Due to the extreme weather, state offices were closed. That meant our case worker wasn’t able to get into the office and start working on our case. We were a little disappointed, but we were working on that room regardless. Tuesday came and we were still without power. (Have you ever painted in a house that was about 45 degrees? I love to paint, but come on. It was SOOOO cold. But, hey, it was worth it.) DHS offices were still closed, but our case worker was cool and talked to us over the phone anyway. He told us as soon as he could get into the office, he would get the file and get started.

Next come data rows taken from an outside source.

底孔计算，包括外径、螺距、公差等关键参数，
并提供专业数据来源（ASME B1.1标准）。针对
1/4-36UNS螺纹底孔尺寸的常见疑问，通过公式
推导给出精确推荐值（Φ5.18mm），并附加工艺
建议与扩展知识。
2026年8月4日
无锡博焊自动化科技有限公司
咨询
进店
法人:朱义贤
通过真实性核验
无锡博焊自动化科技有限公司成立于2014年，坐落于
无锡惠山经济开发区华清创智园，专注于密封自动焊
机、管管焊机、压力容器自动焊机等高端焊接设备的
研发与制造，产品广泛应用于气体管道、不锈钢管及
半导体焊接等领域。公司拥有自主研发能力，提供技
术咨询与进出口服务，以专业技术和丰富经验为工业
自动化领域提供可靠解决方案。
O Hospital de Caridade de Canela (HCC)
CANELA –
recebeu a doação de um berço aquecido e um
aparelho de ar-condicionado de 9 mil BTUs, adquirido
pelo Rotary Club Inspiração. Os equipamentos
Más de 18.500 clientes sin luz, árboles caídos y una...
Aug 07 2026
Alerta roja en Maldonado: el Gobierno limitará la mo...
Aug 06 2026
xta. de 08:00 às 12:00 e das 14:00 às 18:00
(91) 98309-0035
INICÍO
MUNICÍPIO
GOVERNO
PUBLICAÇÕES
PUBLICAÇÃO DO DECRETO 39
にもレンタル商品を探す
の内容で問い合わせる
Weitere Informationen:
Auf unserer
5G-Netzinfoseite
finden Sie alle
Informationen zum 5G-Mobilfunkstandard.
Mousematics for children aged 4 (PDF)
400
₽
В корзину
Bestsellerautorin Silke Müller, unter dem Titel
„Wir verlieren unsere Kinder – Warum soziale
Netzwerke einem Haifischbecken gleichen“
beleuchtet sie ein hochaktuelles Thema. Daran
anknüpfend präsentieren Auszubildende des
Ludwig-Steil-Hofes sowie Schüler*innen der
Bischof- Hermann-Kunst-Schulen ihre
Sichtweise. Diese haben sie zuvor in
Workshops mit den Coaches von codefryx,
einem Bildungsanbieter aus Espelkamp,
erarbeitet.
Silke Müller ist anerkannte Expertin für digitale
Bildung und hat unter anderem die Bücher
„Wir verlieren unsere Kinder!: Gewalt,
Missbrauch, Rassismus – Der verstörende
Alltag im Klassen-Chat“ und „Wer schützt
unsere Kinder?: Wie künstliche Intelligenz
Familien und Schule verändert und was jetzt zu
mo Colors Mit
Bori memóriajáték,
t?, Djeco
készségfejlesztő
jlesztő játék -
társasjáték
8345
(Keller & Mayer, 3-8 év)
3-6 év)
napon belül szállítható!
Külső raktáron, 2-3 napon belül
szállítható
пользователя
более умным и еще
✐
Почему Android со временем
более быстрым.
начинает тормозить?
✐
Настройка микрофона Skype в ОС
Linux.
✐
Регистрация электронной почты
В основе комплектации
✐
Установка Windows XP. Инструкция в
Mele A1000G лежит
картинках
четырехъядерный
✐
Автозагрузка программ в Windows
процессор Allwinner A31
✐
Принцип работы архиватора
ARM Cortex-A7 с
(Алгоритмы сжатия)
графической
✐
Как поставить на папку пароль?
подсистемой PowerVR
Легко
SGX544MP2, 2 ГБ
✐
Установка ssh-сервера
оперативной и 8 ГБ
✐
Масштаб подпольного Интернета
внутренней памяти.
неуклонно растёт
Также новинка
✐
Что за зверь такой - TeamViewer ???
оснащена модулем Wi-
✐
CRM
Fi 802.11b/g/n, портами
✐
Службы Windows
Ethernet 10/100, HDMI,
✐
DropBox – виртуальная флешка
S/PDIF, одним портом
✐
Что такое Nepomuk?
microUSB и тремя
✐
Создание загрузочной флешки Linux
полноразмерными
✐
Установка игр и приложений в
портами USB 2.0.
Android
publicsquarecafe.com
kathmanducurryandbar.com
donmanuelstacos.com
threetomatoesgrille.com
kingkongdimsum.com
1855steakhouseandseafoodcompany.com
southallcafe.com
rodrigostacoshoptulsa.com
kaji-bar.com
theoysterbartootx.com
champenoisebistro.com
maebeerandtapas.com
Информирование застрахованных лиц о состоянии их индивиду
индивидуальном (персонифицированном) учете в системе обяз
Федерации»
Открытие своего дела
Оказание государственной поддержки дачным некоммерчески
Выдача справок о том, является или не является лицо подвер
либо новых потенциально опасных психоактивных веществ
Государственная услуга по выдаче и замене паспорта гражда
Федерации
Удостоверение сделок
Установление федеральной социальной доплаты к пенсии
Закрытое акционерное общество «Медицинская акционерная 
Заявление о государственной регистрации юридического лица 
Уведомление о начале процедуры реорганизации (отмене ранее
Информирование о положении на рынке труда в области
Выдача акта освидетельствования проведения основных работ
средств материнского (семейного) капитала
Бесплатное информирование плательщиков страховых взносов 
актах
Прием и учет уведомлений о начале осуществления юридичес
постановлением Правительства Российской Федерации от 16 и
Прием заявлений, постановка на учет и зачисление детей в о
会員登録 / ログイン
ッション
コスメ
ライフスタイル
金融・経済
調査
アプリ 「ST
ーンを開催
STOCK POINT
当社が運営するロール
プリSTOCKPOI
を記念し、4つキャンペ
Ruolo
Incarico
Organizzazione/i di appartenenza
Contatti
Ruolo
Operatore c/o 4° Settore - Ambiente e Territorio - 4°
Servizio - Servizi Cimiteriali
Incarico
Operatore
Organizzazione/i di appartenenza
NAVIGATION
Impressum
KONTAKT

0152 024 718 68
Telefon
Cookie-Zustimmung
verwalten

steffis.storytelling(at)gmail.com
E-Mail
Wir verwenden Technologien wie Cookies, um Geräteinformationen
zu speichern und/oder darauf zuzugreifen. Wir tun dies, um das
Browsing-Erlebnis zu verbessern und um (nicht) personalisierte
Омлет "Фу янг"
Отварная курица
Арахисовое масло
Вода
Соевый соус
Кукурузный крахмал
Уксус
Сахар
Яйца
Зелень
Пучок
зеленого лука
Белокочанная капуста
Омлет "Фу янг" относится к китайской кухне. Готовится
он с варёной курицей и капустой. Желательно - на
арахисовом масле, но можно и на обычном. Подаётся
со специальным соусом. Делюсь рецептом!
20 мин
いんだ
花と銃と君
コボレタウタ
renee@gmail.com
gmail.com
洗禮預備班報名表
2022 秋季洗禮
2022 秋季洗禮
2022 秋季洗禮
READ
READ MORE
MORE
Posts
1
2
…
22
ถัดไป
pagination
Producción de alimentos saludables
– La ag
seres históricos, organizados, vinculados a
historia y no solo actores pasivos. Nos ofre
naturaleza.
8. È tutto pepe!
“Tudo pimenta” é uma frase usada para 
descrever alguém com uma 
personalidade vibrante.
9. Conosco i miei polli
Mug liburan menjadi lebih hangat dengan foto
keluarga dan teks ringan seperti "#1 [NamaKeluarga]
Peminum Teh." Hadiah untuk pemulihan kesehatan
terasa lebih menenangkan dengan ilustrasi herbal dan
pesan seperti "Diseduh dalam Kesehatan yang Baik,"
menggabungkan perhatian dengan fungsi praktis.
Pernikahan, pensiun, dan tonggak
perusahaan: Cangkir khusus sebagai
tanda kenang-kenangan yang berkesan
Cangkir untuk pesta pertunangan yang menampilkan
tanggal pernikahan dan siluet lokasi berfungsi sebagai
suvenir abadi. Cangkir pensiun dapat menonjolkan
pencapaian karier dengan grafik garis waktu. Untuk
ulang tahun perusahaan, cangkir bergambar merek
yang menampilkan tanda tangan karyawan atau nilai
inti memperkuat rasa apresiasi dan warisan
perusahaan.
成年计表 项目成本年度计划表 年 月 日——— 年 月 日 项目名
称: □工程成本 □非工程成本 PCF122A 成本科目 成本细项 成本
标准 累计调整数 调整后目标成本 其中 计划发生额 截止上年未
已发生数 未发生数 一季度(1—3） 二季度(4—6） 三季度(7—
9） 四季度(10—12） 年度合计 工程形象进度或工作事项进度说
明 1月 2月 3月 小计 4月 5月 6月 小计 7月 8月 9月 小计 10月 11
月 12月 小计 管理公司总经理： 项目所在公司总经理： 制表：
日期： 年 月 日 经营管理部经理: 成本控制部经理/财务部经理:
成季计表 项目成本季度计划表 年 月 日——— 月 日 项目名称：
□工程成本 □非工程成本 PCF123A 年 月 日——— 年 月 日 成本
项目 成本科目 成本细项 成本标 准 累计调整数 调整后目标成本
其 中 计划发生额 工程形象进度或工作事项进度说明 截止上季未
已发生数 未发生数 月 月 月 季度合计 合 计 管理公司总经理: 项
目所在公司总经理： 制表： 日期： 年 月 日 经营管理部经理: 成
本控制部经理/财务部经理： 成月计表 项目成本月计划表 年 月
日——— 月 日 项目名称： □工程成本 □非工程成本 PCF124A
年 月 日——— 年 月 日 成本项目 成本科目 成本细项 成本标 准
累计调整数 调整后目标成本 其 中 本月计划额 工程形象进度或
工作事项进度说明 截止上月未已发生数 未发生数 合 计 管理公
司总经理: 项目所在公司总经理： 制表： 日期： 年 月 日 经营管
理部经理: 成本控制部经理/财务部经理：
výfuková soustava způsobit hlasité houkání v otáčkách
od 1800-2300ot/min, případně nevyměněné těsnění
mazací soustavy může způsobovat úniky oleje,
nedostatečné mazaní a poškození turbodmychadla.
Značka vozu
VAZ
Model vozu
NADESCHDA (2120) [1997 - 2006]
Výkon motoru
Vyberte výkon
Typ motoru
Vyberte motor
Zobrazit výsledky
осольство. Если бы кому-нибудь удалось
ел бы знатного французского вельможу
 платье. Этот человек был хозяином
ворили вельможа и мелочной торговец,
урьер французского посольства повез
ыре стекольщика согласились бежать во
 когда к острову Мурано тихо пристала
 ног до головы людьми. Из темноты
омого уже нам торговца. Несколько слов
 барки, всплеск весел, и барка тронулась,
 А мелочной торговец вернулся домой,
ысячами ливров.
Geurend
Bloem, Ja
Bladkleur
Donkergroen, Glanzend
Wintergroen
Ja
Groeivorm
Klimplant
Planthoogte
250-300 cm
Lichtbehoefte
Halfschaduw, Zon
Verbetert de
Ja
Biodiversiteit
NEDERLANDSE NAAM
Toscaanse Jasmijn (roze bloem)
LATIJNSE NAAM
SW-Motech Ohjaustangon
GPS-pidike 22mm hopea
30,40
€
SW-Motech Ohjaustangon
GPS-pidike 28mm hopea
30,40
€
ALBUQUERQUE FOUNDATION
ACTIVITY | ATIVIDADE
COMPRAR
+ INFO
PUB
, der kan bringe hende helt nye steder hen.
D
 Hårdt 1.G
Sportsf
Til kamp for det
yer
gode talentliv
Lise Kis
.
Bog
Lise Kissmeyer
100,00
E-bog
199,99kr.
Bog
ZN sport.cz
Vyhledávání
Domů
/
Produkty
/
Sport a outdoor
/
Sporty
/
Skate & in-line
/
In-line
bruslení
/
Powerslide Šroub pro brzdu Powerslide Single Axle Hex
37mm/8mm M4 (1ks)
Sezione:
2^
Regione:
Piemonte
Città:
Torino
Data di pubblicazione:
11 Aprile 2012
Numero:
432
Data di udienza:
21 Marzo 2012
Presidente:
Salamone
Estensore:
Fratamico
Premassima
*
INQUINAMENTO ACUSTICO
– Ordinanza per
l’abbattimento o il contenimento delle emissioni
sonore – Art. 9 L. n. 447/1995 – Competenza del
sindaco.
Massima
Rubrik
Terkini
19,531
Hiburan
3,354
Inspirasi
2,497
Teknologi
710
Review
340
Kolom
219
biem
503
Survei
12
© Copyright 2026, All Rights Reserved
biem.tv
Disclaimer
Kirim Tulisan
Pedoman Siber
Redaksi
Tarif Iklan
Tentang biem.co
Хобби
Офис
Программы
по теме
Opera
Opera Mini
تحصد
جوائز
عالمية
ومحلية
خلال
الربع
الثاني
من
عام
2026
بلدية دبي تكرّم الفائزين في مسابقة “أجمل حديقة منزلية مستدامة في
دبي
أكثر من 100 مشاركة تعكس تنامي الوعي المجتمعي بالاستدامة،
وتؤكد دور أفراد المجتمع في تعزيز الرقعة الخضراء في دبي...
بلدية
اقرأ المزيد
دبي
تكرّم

Finally Wednesday came. The ice had started melting and businesses were starting to get back to normal. I went shopping with my mom and Brian went to work. When Jorge got into the office, he called Brian and told him he had the file. He was going to get started on setting up the rest of the visits and wanted to make sure we still wanted to move forward. Again, Brian told him yes, and reiterated that if he called and said go get her, we would hit the road. Brian kept me posted that morning as I was out and about trying to get ready for whenever the big day came. That afternoon Jorge called Brian and asked him if we were available to pick the girl up Friday, December 14. Brian enthusiastically said yes and asked which visit this would be. Extended, overnight, weekend? Jorge told him, “No, pick her up and take her home. She’s yours.” No more visits! Just a week after meeting her, she was ours!
Friday afternoon we headed back to that infamous McDonald’s to bring home OUR little girl. When we got there, the manager saw us. She came over, with tears in her eyes, and hugged us. She told us she knew why we were there and was very excited for us. She even gave “Heaven” a bag of cookies. (When my husband is asked where babies come from, he replies “McDonalds. And they come with a free bag of cookies. Dine in only.”) Even Heaven’s case worker was excited to see that we were getting to bring her home and so quickly. We put her in the car and away we went. We didn’t want to give anyone time to change their mind! Needless to say, with a day and a half notice, we didn’t have everything done. My father-in-law and husband were putting her bed together after we got home.
At Huntington Fine Jewelers, Uncle Lantz and Aunt Lisa’s jewelry store, right after we got into town. (I had to start her out right.)
We still had home visits where Jorge had to come check on the girl and us, but they were a piece of cake. The usual waiting period is six months from placement to finalization, but we were able to finalize her adoption in five months. We were able to legally change her name and in fact, Jorge had us start calling her Lydia from the day we brought her home. She has fit into our family from day one. She even resembles my husband. So much so that most people would never guess she is adopted. And the problem of her crying all the time? Don’t know what that was about. There was also nothing wrong with her. 🙂 She was the perfect addition to our family and the best Christmas present we ever received.
So in honor of her court date, we celebrate “Gotcha Day” every May 23rd. She thinks it’s pretty awesome that while most kids get a birthday every year, she technically gets 2. We go do something special as a family. Just us. No friends, no extended family. Just our sweet little family celebrating the miracle that is Lydia!